Colostomy, << kuh LOS tuh mee, >> is a surgical procedure that creates an opening between the colon (part of the large intestine) and the surface of the body. Patients usually must wear a bag over the opening to collect stool (solid waste matter) from the digestive tract. Normally, stool is expelled from the body through the anus, an opening at the lower end of the large intestine.
A colostomy may be permanent or temporary. Permanent colostomies are most common in patients with cancer of the rectum or colon. Treatment of the cancer may require disconnecting the colon from the anal canal to remove the diseased section of the intestine, and reconnection may not be possible.
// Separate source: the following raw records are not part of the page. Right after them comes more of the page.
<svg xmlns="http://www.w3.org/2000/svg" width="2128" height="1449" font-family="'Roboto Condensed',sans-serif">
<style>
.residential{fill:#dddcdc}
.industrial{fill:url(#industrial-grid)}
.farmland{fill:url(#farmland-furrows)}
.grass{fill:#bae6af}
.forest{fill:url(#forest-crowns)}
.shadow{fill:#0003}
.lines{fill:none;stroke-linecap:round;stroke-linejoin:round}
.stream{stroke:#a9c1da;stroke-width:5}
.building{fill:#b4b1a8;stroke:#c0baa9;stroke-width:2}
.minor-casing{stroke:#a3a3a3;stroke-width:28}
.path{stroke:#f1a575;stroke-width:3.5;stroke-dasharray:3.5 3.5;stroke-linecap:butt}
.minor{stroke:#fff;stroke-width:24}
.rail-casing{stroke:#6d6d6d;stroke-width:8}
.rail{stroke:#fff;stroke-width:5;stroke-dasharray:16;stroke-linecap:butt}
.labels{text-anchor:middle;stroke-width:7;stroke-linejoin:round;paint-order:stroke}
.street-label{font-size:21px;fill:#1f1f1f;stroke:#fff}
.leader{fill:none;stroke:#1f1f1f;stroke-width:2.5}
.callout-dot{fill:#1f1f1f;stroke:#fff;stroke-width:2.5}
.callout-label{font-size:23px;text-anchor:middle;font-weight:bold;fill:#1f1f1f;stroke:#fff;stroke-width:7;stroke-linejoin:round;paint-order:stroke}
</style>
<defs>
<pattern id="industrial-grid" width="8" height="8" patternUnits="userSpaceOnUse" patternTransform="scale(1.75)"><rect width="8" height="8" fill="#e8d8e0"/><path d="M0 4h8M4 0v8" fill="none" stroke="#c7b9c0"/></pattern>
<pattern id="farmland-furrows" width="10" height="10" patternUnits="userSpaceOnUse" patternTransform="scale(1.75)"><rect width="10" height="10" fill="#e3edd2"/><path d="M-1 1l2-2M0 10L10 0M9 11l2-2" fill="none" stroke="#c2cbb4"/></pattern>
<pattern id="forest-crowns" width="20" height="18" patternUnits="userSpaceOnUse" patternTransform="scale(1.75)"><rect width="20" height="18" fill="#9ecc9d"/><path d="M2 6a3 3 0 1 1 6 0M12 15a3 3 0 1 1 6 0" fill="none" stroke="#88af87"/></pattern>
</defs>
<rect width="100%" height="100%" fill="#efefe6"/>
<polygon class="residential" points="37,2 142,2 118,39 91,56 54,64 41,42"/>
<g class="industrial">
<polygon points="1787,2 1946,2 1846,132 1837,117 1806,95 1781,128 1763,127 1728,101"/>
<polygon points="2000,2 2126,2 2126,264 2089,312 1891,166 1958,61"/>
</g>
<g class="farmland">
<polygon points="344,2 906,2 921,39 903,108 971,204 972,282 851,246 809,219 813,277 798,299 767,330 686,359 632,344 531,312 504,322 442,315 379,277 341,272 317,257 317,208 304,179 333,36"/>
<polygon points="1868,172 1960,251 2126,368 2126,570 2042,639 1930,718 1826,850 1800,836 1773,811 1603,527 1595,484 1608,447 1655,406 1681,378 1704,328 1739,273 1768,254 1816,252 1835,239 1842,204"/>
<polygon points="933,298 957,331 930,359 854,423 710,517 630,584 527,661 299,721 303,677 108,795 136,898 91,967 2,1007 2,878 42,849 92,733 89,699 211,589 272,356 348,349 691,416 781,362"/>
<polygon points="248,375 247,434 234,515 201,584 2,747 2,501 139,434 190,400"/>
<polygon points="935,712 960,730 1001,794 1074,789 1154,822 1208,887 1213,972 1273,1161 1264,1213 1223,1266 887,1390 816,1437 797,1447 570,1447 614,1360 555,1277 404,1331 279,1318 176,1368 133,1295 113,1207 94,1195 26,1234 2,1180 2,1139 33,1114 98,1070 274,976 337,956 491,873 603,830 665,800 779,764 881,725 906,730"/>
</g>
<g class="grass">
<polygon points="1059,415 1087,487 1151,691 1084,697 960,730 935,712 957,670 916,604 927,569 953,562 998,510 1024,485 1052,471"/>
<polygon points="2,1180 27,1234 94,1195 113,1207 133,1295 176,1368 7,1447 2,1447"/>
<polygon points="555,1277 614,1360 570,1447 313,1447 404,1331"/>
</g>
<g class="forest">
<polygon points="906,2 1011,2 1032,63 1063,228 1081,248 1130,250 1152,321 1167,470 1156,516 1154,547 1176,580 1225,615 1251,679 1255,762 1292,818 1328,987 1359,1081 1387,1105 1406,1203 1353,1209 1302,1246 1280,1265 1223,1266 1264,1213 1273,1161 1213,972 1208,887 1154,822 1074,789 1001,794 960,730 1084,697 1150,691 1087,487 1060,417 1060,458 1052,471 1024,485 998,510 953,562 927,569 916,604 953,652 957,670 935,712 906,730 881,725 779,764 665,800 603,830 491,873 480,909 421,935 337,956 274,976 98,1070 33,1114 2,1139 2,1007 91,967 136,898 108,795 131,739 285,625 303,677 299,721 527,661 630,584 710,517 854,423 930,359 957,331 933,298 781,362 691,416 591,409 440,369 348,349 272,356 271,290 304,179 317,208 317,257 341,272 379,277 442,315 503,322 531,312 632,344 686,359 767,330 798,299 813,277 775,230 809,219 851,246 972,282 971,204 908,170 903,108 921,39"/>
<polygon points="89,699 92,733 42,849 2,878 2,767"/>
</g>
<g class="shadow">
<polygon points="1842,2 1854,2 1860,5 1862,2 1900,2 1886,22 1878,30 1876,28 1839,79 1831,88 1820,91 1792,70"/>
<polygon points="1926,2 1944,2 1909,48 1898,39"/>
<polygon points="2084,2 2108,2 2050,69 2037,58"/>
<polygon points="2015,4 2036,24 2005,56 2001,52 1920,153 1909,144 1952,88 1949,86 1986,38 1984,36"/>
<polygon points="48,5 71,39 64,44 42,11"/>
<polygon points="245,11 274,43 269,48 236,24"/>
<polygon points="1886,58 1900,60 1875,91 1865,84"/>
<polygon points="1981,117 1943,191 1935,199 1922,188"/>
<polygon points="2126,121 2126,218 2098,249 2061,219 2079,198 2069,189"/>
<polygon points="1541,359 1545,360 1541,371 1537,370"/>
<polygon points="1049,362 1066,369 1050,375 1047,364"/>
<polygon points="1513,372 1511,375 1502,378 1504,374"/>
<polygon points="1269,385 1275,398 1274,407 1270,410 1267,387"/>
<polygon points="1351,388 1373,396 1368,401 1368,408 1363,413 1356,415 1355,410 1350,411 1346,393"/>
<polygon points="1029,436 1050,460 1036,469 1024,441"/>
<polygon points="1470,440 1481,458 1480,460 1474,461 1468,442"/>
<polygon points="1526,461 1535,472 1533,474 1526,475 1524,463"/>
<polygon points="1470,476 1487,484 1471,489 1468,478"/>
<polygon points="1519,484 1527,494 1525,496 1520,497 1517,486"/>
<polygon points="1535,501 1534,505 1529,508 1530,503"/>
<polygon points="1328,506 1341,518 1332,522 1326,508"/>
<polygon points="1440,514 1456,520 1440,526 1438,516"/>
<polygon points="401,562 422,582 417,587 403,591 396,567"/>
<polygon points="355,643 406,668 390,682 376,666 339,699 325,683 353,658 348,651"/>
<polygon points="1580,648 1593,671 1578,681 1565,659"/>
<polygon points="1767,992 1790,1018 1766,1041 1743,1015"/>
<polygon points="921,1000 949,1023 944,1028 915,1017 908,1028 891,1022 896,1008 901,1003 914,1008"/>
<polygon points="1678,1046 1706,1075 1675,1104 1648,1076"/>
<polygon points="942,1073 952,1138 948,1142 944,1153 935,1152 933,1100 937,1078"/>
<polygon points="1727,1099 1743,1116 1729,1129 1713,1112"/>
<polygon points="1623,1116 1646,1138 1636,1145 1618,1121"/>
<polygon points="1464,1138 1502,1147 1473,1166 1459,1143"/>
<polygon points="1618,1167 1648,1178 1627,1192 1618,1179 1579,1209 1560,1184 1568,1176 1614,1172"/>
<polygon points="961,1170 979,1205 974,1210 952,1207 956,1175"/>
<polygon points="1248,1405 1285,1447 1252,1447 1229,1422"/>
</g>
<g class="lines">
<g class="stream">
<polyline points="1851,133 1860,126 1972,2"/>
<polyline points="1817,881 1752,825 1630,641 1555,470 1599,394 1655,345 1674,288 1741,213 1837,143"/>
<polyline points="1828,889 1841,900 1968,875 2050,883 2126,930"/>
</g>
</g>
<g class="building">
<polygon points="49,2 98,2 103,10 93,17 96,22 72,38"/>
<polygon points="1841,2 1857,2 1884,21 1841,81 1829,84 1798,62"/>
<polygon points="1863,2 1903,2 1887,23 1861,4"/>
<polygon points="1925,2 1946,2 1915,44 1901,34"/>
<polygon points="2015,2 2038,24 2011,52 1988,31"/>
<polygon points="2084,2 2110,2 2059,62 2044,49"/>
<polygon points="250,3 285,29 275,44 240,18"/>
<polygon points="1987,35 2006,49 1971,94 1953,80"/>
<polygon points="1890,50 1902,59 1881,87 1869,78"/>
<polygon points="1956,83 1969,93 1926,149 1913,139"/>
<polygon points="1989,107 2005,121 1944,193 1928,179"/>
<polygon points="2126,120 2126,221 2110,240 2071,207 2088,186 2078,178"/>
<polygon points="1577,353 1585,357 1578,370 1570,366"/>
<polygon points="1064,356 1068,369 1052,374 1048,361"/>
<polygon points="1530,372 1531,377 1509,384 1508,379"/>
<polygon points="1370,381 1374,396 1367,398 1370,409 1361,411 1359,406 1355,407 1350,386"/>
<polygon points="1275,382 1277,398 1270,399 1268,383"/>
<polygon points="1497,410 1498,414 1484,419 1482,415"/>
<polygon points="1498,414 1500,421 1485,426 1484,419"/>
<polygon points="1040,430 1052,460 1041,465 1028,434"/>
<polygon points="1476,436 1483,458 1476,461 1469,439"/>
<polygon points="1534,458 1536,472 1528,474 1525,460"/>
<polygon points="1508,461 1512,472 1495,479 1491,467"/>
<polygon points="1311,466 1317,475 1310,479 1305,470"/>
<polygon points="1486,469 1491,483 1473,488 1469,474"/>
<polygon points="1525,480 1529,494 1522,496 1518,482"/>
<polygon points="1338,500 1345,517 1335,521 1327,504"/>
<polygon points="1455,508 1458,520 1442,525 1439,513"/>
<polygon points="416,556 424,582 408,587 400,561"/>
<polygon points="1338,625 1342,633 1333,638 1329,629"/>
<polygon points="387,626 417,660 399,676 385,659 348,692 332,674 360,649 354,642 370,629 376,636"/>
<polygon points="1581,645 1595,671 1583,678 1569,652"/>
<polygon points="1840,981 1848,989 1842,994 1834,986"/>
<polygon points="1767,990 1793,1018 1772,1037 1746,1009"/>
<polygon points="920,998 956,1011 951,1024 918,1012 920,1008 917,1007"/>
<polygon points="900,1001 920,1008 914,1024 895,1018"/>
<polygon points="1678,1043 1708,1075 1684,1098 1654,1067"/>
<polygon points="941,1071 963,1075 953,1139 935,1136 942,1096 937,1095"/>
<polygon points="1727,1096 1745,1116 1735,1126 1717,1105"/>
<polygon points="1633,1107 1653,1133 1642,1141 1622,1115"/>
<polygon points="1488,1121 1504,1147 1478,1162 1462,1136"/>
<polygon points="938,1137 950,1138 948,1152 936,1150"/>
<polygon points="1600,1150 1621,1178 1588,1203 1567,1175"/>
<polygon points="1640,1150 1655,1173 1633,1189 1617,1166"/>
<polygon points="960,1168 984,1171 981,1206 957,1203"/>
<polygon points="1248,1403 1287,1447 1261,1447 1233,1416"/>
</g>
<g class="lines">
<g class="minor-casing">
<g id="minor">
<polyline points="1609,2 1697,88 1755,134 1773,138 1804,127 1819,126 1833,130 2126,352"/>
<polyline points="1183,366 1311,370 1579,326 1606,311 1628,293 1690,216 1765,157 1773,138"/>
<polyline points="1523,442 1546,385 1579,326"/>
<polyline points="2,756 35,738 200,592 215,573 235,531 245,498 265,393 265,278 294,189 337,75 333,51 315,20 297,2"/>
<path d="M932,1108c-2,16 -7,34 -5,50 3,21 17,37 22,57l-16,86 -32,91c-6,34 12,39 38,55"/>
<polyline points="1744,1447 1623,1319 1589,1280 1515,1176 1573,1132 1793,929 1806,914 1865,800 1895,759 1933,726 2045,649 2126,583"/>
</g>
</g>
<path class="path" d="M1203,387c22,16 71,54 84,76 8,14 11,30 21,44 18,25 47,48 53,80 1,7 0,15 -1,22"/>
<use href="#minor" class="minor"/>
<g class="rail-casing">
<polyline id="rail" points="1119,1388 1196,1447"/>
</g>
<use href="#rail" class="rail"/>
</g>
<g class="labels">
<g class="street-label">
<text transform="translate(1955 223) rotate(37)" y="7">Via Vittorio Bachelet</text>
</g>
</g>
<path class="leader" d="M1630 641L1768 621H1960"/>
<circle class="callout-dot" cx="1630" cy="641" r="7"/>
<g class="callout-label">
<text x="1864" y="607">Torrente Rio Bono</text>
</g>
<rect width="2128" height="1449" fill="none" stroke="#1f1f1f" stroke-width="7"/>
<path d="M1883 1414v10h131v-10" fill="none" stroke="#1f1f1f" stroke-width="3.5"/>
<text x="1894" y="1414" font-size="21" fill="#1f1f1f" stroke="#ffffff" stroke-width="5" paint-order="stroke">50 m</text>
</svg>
Other conditions that may necessitate a permanent colostomy include severe cases of diseases that inflame or infect the colon, such as Crohn’s disease, diverticulitis, or ulcerative colitis. Surgeons often create temporary colostomies in emergencies–for example, to remove intestinal blockages or repair gunshot or stab wounds. The colostomy is removed after the colon heals.
In most permanent colostomies, doctors divide the colon and stitch one end to an opening made in the skin at the abdomen. This is called an end colostomy. Most temporary colostomies are loop colostomies. In this type, a loop of the colon is brought through the abdominal wall, opened, and stitched to the skin.
Patients can learn to live with colostomies with a minimum of inconvenience. Specially trained nurses teach patients how to take care of the colostomy and surrounding skin. Many patients get advice and emotional support from other colostomy patients.